Heir of 'Raging Bull' screenwriter is looking at MGM, Fox
11:34 AM PST 1/8/2009 by Eriq Gardner
Here we go with another big case involving the estate of a dead author trying to grab back from a studio the copyright to a famous property. And this one involves one of our favorite movies, the 1980 Martin Scorsese-directed classic, "Raging Bull."
The daughter of Frank Petrella, one of the authors of the "Raging Bull" screenplay, has filed a lawsuit in U.S. District Court in Los Angeles against MGM and 20th Century Fox Home Entertainment. Paula Petrella claims that because her father died in 1981, before the original term of the copyright grant expired, that rights to "Raging Bull" reverted to the heirs. Paula's mother, Eleanor, died in 2005, and Paula's brother, Peter, signed away his rights to Paula, leaving the daughter with her claim of full ownership.
She wants MGM and Fox to transfer ownership in "Raging Bull" to her and also pay $1 million in copyright infringement damages. Obviously, the defendants will fight this one hard: They reportedly are set to release a Blu-Ray version of the classic for the first time later this year.
Studios have been plagued with a number of lawsuits from estates in recent years, and has had a bit of trouble defending them. Most famously and most recently, the estates of authors who created "Superman" and "Lassie" invoked 1976 and 1998 statutory adjustments in U.S. Copyright law to terminate a copyright assignments to studios. We wrote about the Superman and Lassie cases last year. Many of these cases involved attorney Marc Toberoff on the plaintiff side, creating a world of trouble for studios that believed they had locked these properties up decades earlier.

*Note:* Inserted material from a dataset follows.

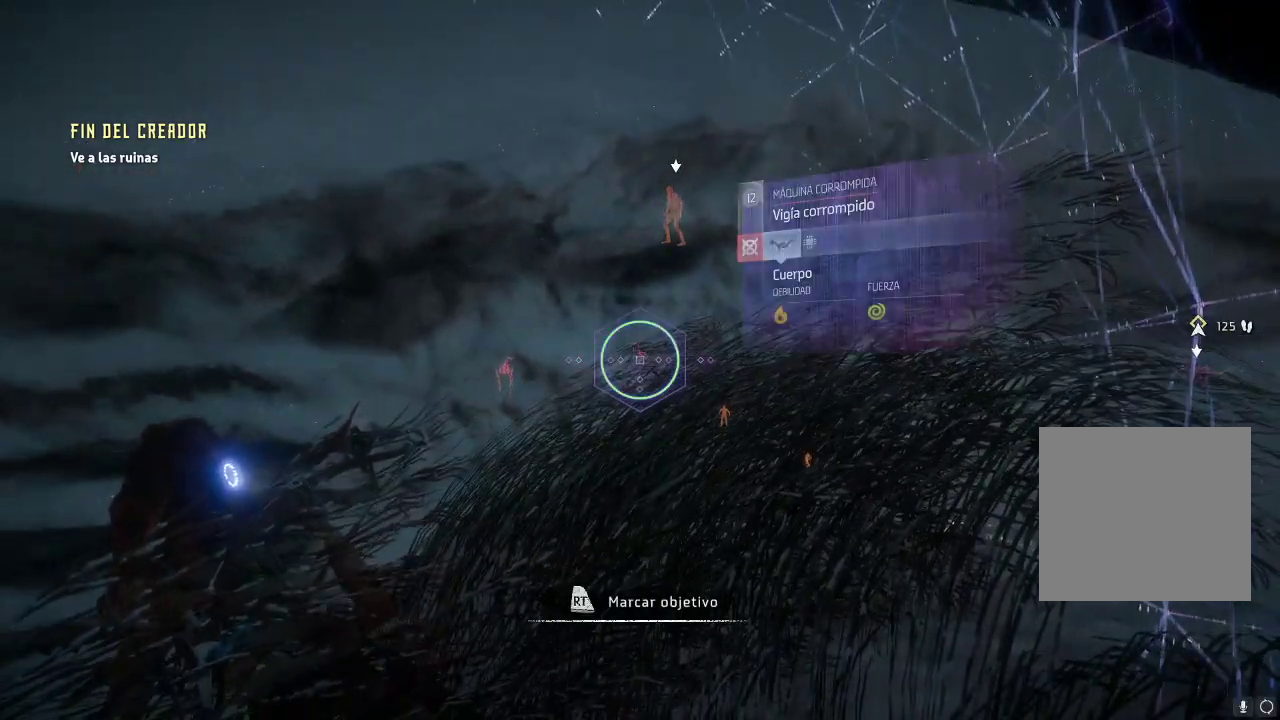
{"buttons": [], "left_stick": "center", "right_stick": "down-right", "events": [[100, "R2", "down"], [267, "R2", "up"], [333, "right_stick", "down-right"]]}
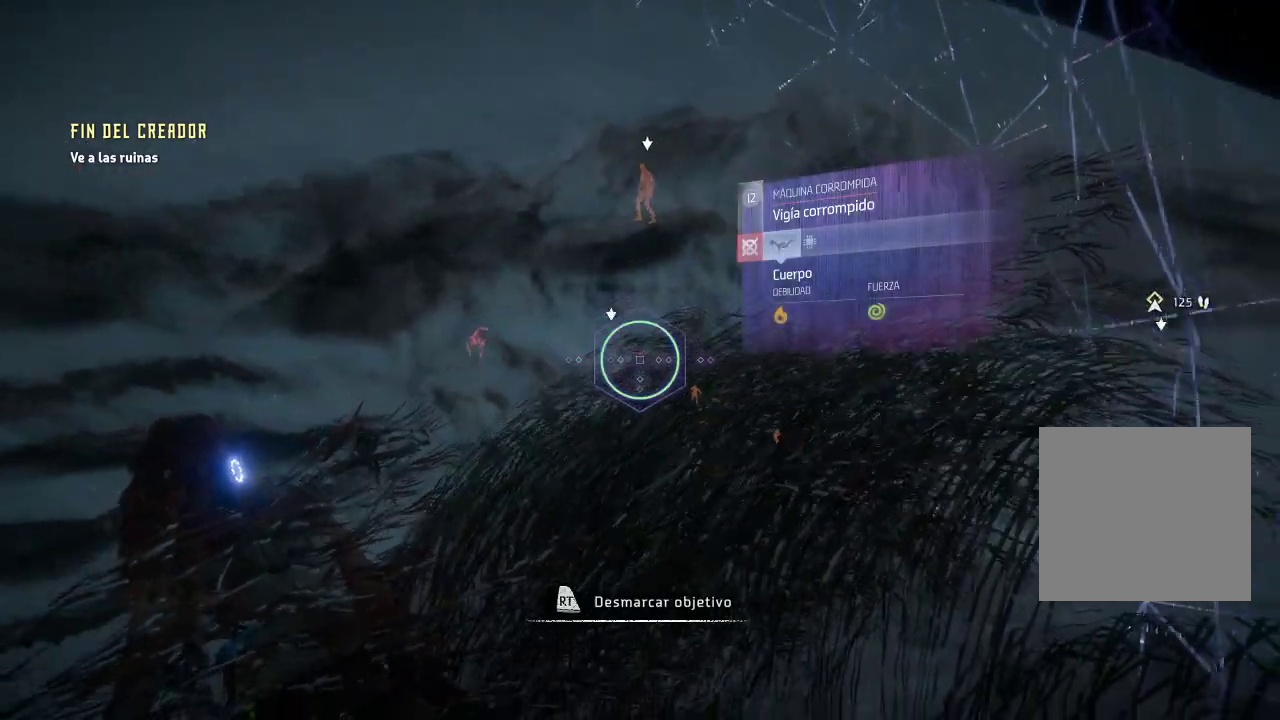
{"buttons": [], "left_stick": "center", "right_stick": "up-left", "events": [[167, "right_stick", "center"], [350, "right_stick", "up-left"]]}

Representing Paula Petrella in this case is Glen Kulik of Kulik Gottesman. The plaintiff is relying not on "termination" but on "reversion," or what happens when an author dies before renewal of a copyright term comes up. The U.S. Supreme Court addressed this issue in its well-known 1990 "Rear Window" decision Stewart v. Abend with a favorable rulingn to the successor of the author, though studios have managed to navigate themselves out of tricky situations like this one before.